• GIVEN PASSAGE:
Systems for the 47 have been given the same thought and attention to detail as the construction. The goal was to locate heavy objects near the boat’s center of gravity to reduce pitching in head seas and to smooth out the boat’s motion when surging downwind. The engine sits under the galley counter amidships; the 1,000 amp/hour battery bank is directly over the keel; and more than a ton of water and fuel is placed directly amidships on either side of the keel.

The huge battery complement is fed by a custom alternator installation – one of the best, incidentally, that BWS has ever seen. Using a flexible coupling on the front of the main engine to drive a fixed-mounted power take-off unit, the engine can drive a massive 150-amp Balmar alternator that delivers more than 100-amps of effective output even after heating up, without adding weight, vibration or extraneous brackets to the engine. Having made a real effort to reduce electrical consumption – florescent and halogen lights, vacuum-panel insulation in the fridge, and so on – daily power consumption has been reduced to under 100 amp/hours, which in turn translates into less than an hour of engine-battery charging time per day.

If the devil is in the details, then this Aerodyne’s construction and systems engineering make her one devilishly fine boat.

The engine failure in St. Lucie Inlet was one of those things that happens to all sailors. We determined later that the cause was overheating due to a leak in the freshwater cooling circuit – the last item, incidentally, that the local boat yard (allegedly) had repaired! Sound familiar? Still the incident gave us a chance to see how well the 47 handles in a jam and how much confidence one derives from the boat’s ability to sail its way in or out of just about any situation.

One of the questions that many sailors have of a light-displacement, fin-keel performance cruiser is this: How will it handle sailing into head seas? Will it pound or crash off waves and knock out everyone’s fillings? So, we were delighted to discover as we cleared the inlet in a short steep chop that the 47 does not crash and bang in these conditions, even at seven knots. The hull lands with a firm swoosh and continues sailing ahead at speed instead of stopping short and shuddering like a startled mule.

With the high-roach main spreading extra sail area 50 feet aloft, we also wondered how the boat would react in gusty weather. First, in 23 knots of apparent wind the boat heeled over to approximately 18 degrees and stayed there – a comfortable angle. There was no need to shorten sail. Second, as puffs came at us, piping up to 25 and 27 on occasion, we felt her heel a bit, but more impressive was the way the boat surged forward, translating wind power into boatspeed. The ride was exhilarating, not unlike the sensation one gets from a little added pressure on a Porche 911’s accelerator.

Once we were a few miles away from the coast, we cracked off onto a beam reach to see how she handles a running beam-on swell of four to six feet. At 10 to 11 knots, the boat was sailing fast and easily, with very little pressure on the helm and no tendency to round up in puffs or as big swells rolled under us. This steady-as-she-goes, positive-tracking behavior in bouncy conditions comes from the forward position of the mainmast, the hull’s balanced water plane, the shape and size of the keel and the size of the rudder. After a few minutes we switched on the autopilot and watched with pleasure as the 47 held her course with no groaning from the equipment or corkscrewing in the somewhat crazy seas.

• DATA EXTRACT:
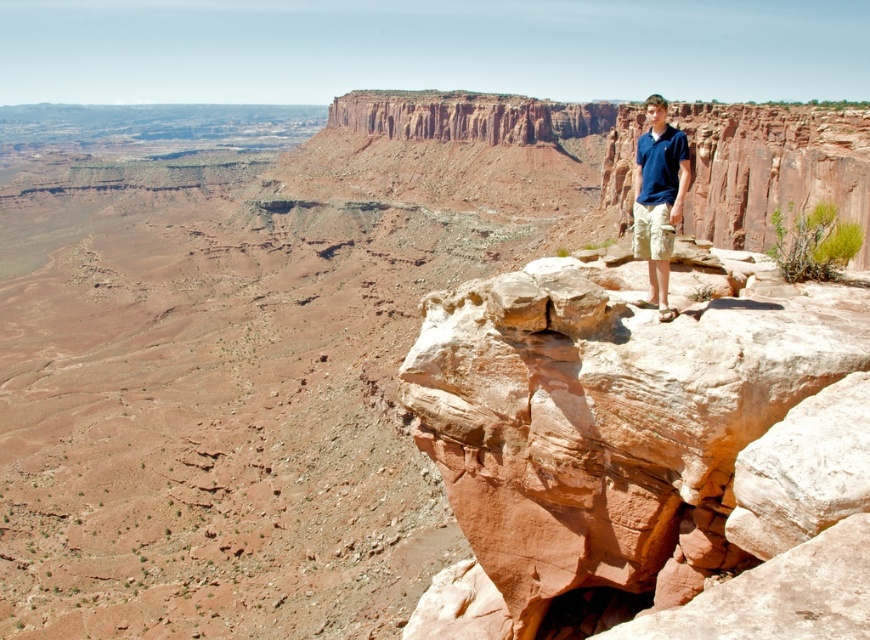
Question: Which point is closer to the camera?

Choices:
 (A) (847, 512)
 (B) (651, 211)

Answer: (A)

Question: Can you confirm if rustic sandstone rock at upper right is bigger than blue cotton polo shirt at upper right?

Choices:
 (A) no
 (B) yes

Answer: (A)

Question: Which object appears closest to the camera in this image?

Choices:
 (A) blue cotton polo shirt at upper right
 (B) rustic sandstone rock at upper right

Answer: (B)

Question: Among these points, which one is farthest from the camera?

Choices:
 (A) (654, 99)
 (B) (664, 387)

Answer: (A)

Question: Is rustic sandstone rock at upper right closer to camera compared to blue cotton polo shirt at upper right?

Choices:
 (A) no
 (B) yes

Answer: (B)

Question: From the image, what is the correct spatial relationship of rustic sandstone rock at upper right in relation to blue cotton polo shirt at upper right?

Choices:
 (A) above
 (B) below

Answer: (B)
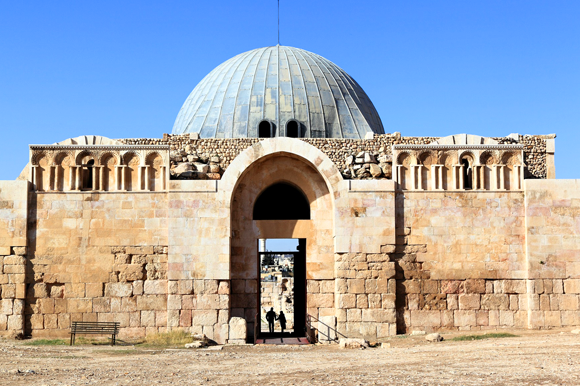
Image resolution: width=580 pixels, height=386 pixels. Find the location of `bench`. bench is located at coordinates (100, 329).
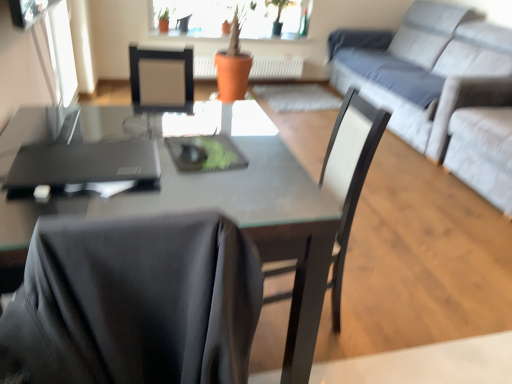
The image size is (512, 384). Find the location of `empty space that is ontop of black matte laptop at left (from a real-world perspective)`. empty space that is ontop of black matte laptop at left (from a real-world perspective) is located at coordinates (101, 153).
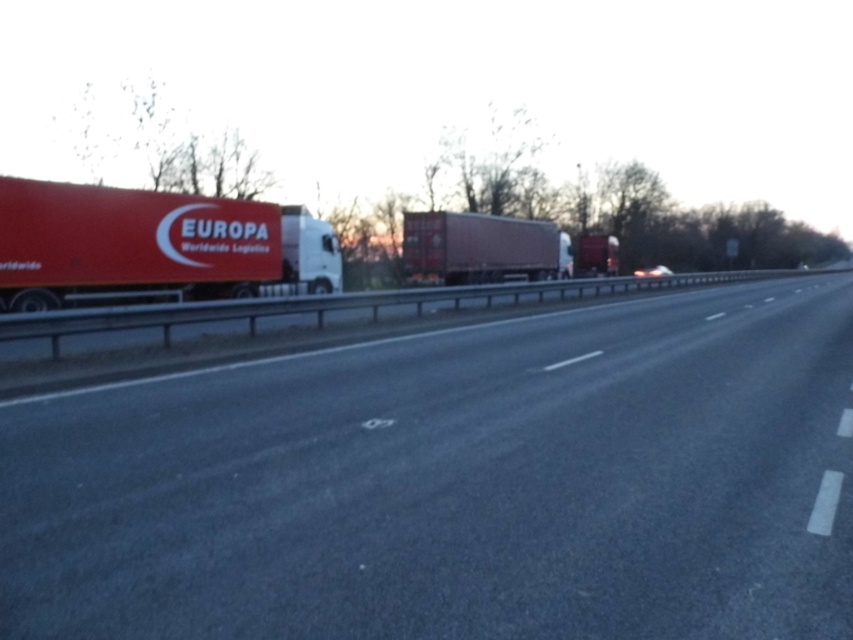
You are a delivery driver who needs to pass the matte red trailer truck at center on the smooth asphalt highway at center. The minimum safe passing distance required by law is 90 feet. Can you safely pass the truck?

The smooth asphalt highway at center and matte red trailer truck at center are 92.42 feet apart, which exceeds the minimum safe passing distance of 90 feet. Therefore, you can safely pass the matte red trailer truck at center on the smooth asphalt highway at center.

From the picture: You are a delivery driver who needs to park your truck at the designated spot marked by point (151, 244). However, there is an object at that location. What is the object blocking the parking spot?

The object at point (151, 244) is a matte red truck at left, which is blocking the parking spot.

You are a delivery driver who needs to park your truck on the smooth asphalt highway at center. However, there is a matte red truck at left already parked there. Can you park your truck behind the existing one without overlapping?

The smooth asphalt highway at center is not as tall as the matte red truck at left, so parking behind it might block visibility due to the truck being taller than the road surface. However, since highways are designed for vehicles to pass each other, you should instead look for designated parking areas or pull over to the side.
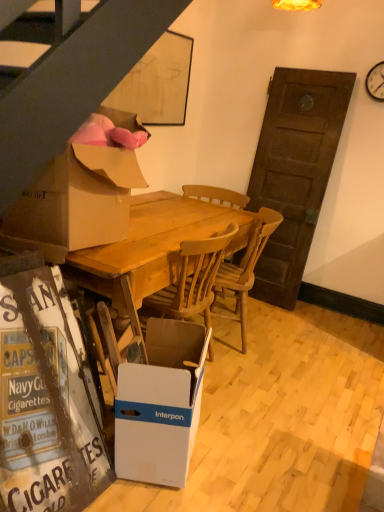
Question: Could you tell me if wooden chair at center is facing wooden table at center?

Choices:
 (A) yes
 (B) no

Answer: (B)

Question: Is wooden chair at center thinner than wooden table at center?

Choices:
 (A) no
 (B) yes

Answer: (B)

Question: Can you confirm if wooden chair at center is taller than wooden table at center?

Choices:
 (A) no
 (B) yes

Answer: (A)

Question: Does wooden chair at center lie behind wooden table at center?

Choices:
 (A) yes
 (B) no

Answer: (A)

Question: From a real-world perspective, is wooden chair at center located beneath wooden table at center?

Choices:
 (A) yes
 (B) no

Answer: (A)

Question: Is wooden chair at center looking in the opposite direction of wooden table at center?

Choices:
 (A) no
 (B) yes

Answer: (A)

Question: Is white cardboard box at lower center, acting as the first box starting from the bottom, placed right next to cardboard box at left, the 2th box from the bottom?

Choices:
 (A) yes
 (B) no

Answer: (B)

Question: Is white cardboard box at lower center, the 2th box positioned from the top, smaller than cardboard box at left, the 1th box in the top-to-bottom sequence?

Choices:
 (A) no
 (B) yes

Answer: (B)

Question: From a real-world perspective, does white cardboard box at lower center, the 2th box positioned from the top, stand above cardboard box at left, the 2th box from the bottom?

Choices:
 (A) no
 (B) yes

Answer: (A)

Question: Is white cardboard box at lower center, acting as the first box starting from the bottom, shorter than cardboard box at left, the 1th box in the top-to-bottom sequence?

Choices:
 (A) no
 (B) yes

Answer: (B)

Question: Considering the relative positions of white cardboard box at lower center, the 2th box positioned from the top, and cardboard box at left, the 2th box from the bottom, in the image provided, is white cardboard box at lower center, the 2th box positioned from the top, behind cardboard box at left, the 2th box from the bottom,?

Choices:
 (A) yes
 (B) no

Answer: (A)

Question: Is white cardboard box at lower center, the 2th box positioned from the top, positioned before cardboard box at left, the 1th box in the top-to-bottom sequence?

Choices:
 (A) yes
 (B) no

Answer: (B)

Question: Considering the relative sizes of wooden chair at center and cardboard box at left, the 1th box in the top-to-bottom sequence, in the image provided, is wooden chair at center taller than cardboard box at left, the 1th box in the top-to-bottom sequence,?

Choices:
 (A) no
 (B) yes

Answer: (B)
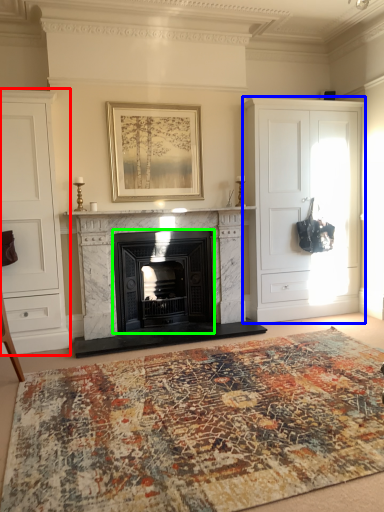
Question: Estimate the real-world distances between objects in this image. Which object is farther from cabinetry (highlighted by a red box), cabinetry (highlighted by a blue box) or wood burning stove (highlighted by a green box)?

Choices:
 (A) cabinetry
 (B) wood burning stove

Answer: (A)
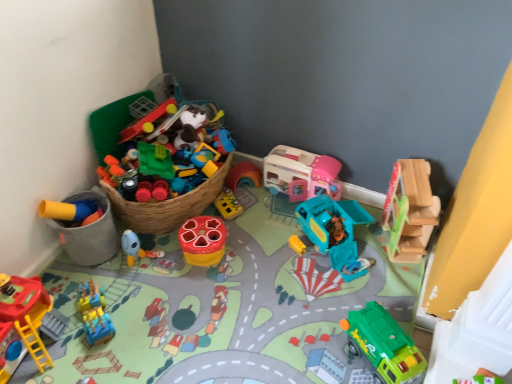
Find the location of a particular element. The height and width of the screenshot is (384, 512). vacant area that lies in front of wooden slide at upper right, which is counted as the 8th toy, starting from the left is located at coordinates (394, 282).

---

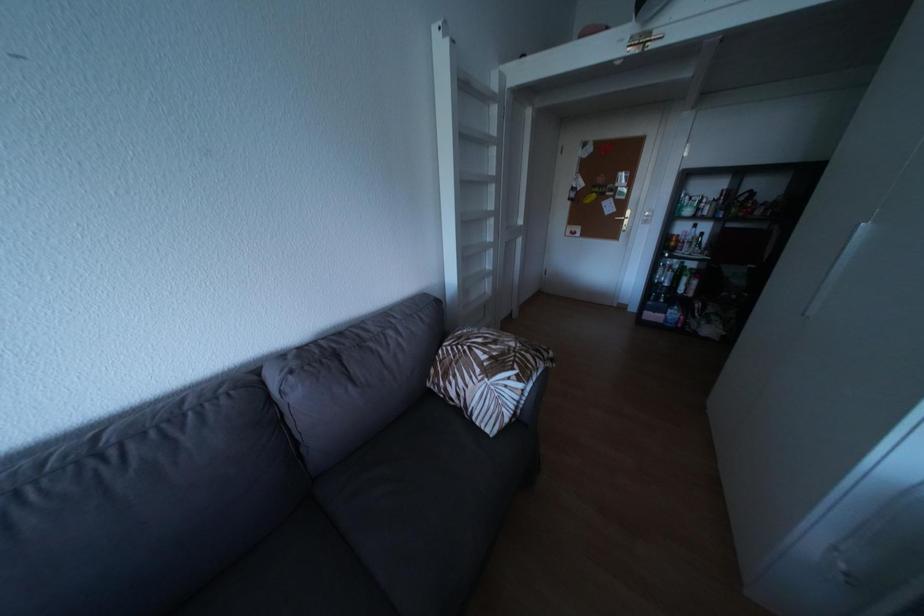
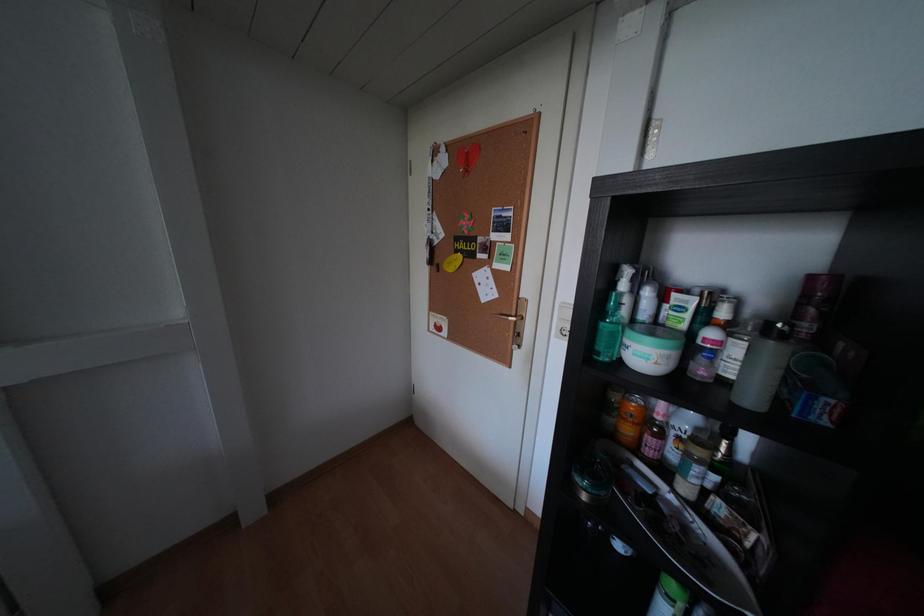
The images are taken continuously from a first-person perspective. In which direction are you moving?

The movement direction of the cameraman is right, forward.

• INSTRUCTION 1:
According to the Aerodyne 47 review, what caused the engine failure in St. Lucie Inlet?
• INSTRUCTION 2:
Go on with the Aerodyne 47 review, starting after its final sentence.
The items have no connection to the Aerodyne 47 review.

• REPLY 1:
The engine overheated because of a leak in the freshwater cooling circuit.

• REPLY 2:
Falling off to a broad reach, she continued to accelerate and was able to hold elevens easily. The main is the prime driver on this angle and here is where all that roach really shines. But the 100-percent jib on the jib boom does its share as well; the jib boom holds the jib flat and keeps the head of the sail closed as it is eased – unlike a free-flying jib – so the sail adds real power to the downwind rig.

It was blowing too hard to hazard the reacher or cruising chute, so the only downwind suit we got our teeth into was wing-and-wing as we sailed back through the inlet. It was an interesting test, as the running sea and 15 knots of breeze were now meeting two-and-a-half knots of ebbing tide. The inlet was a washing machine of breaking seas, cross seas and swirling currents.

We popped the jib out to port and with the main out to starboard we rolled in through the seas at seven-plus knots – making less than five over the bottom. Eagle’s Wing corkscrewed a bit in the cross seas, but she was easy to steer and managed to surge ahead before the larger waves.

The last impression? Here was a boat that has real manners in lousy conditions and is at its best when you need it most. Plus, she’s fast.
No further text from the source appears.